Print the records below exactly, starting at the first line and stopping after the line that contains "Page size: 1241x1754.". Leave out any pictures.

Data in this exercise section start

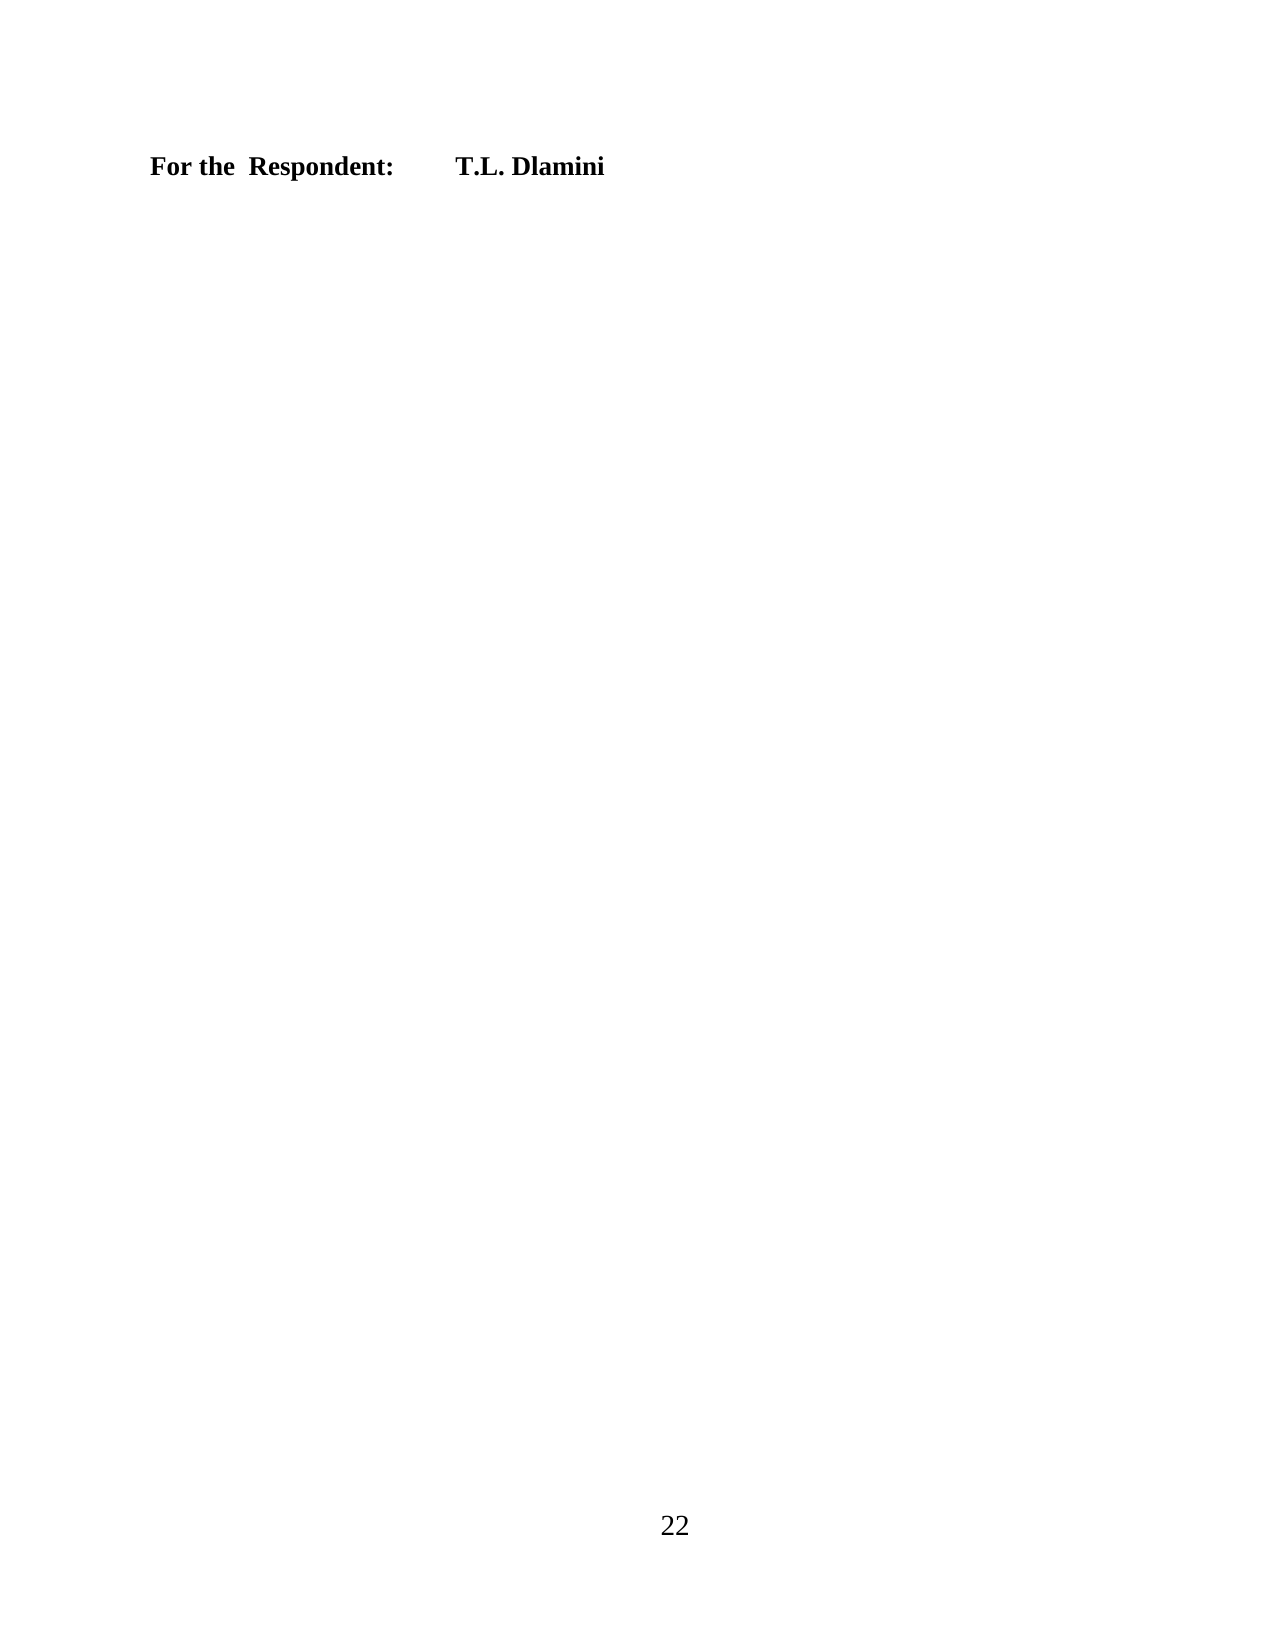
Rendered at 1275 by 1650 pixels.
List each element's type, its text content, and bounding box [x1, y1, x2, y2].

text For the Respondent: T.L. Dlamini [150, 150, 1125, 181]
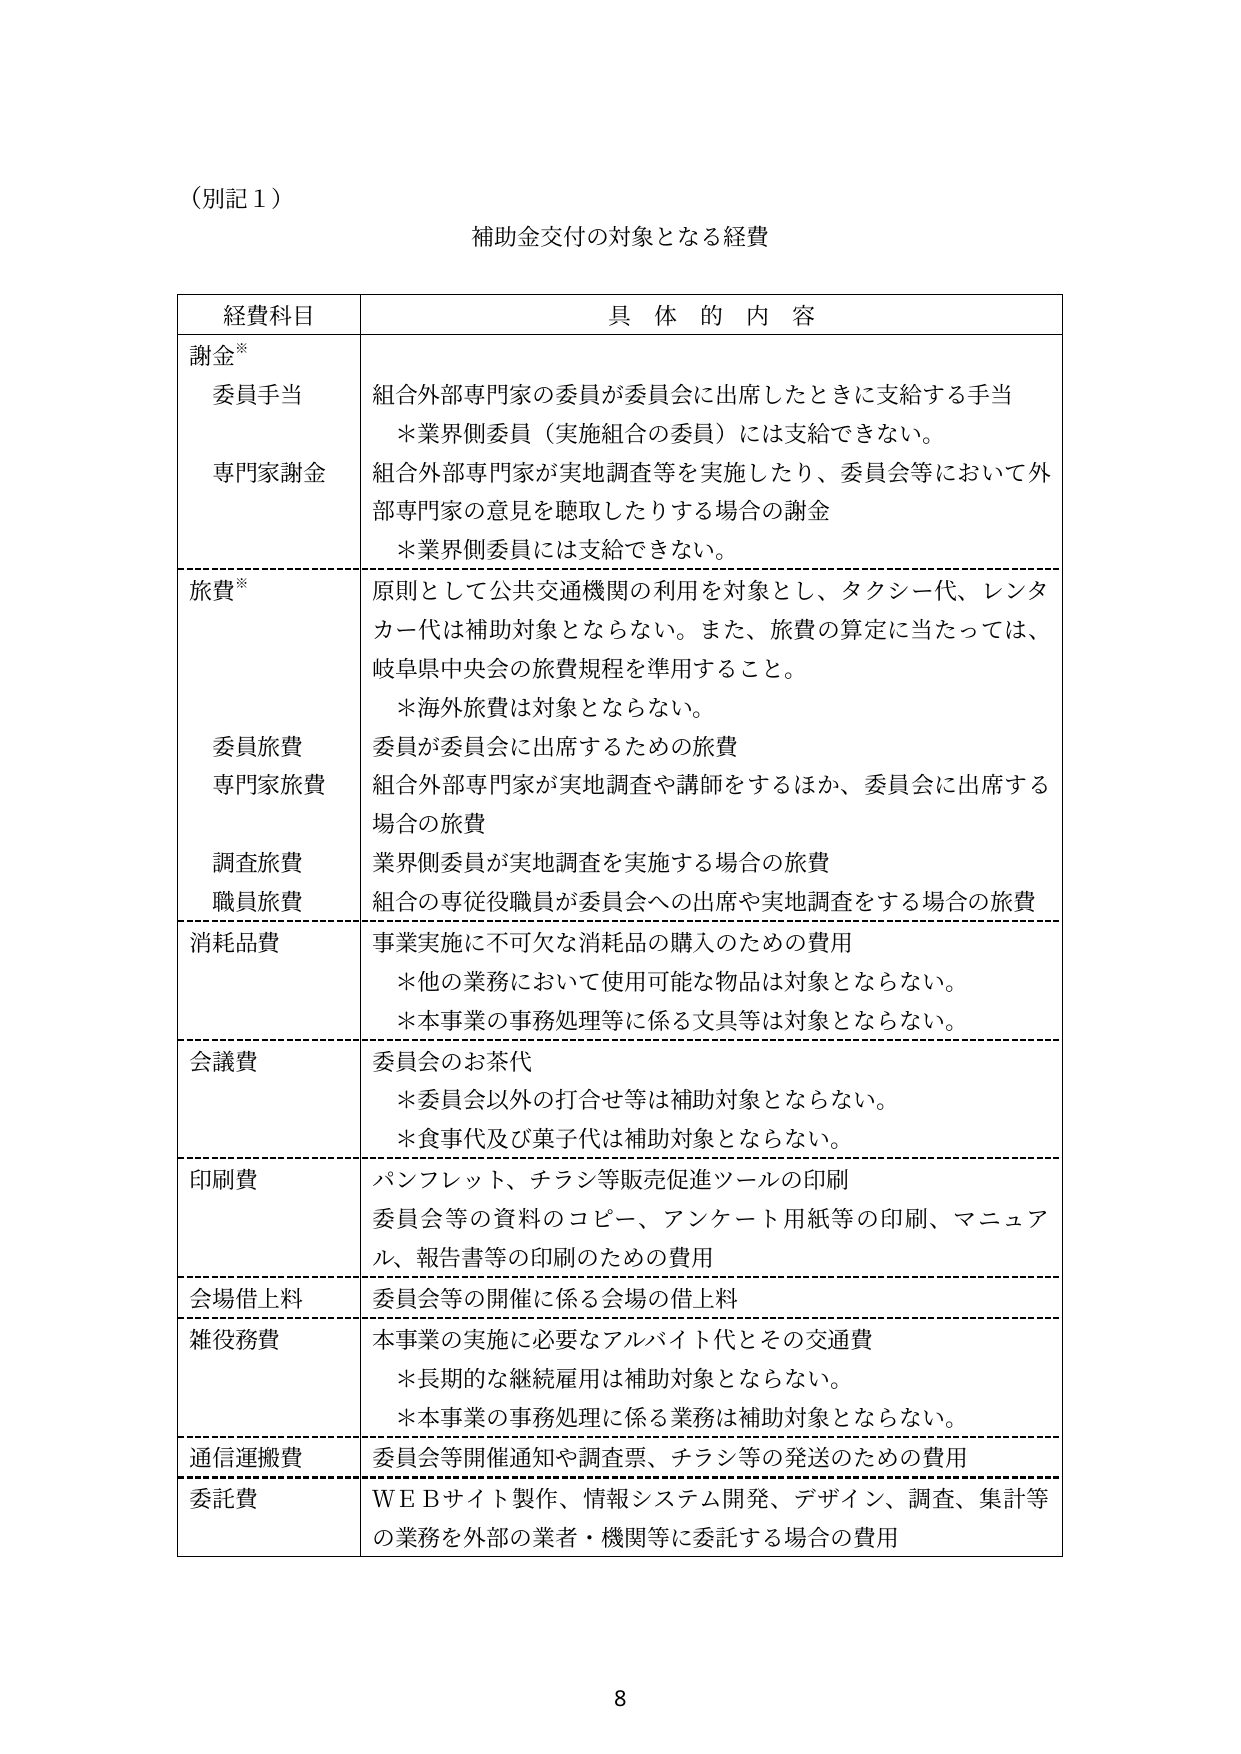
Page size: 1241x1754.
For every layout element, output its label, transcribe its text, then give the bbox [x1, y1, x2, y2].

table_cell 委員会等の開催に係る会場の借上料 [361, 1276, 1062, 1317]
table_cell 原則として公共交通機関の利用を対象とし、タクシー代、レンタカー代は補助対象とならない。また、旅費の算定に当たっては、岐阜県中央会の旅費規程を準用すること。 ＊海外旅費は対象とならない。 委員が委員会に出席するための旅費 組合外部専門家が実地調査や講師をするほか、委員会に出席する場合の旅費 業界側委員が実地調査を実施する場合の旅費 組合の専従役職員が委員会への出席や実地調査をする場合の旅費 [361, 568, 1062, 920]
table_cell パンフレット、チラシ等販売促進ツールの印刷 委員会等の資料のコピー、アンケート用紙等の印刷、マニュアル、報告書等の印刷のための費用 [361, 1157, 1062, 1276]
table_cell 会場借上料 [178, 1276, 360, 1317]
table_cell 組合外部専門家の委員が委員会に出席したときに支給する手当 ＊業界側委員（実施組合の委員）には支給できない。 組合外部専門家が実地調査等を実施したり、委員会等において外部専門家の意見を聴取したりする場合の謝金 ＊業界側委員には支給できない。 [361, 335, 1062, 568]
table_cell 旅費※ 委員旅費 専門家旅費 調査旅費 職員旅費 [178, 568, 360, 920]
table_cell 会議費 [178, 1039, 360, 1157]
text 補助金交付の対象となる経費 [177, 216, 1063, 255]
table_cell 委員会のお茶代 ＊委員会以外の打合せ等は補助対象とならない。 ＊食事代及び菓子代は補助対象とならない。 [361, 1039, 1062, 1157]
table_cell 謝金※ 委員手当 専門家謝金 [178, 335, 360, 568]
text （別記１） [177, 178, 1063, 216]
table_cell 雑役務費 [178, 1317, 360, 1436]
table_cell 消耗品費 [178, 920, 360, 1039]
table_cell 印刷費 [178, 1157, 360, 1276]
table_header 具 体 的 内 容 [361, 295, 1062, 334]
table_header 経費科目 [178, 295, 360, 334]
table_cell 委託費 [178, 1476, 360, 1556]
table_cell 事業実施に不可欠な消耗品の購入のための費用 ＊他の業務において使用可能な物品は対象とならない。 ＊本事業の事務処理等に係る文具等は対象とならない。 [361, 920, 1062, 1039]
table_cell 本事業の実施に必要なアルバイト代とその交通費 ＊長期的な継続雇用は補助対象とならない。 ＊本事業の事務処理に係る業務は補助対象とならない。 [361, 1317, 1062, 1436]
table_cell 委員会等開催通知や調査票、チラシ等の発送のための費用 [361, 1436, 1062, 1476]
table_cell ＷＥＢサイト製作、情報システム開発、デザイン、調査、集計等の業務を外部の業者・機関等に委託する場合の費用 [361, 1476, 1062, 1556]
table_cell 通信運搬費 [178, 1436, 360, 1476]
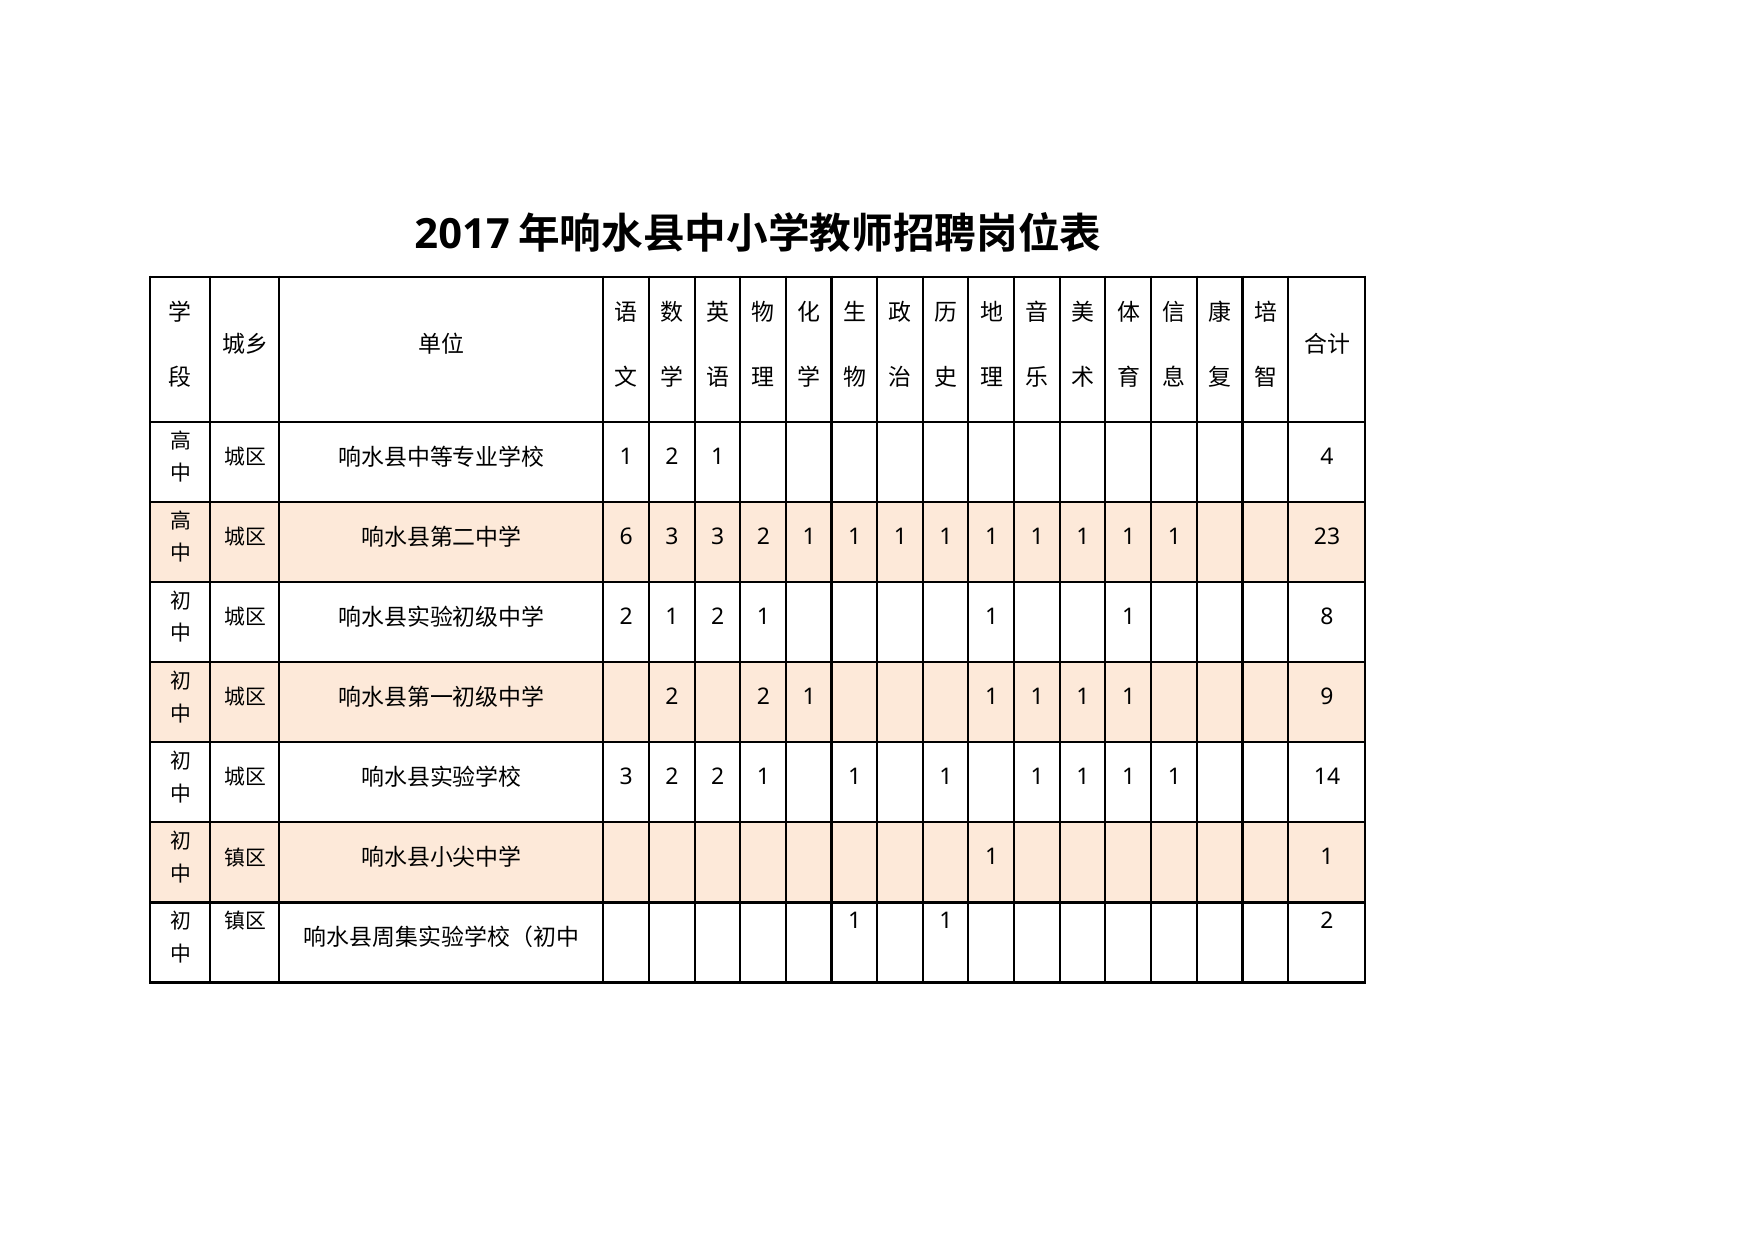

Data in this exercise section end

§ Response to this exercise:
Rendered at 1275 by 1650 pixels.
List each element's type, its text content, and bounding box [x1, y1, x2, y2].

text For the Respondent: T.L. Dlamini [150, 150, 1125, 181]
Page size: 1241x1754.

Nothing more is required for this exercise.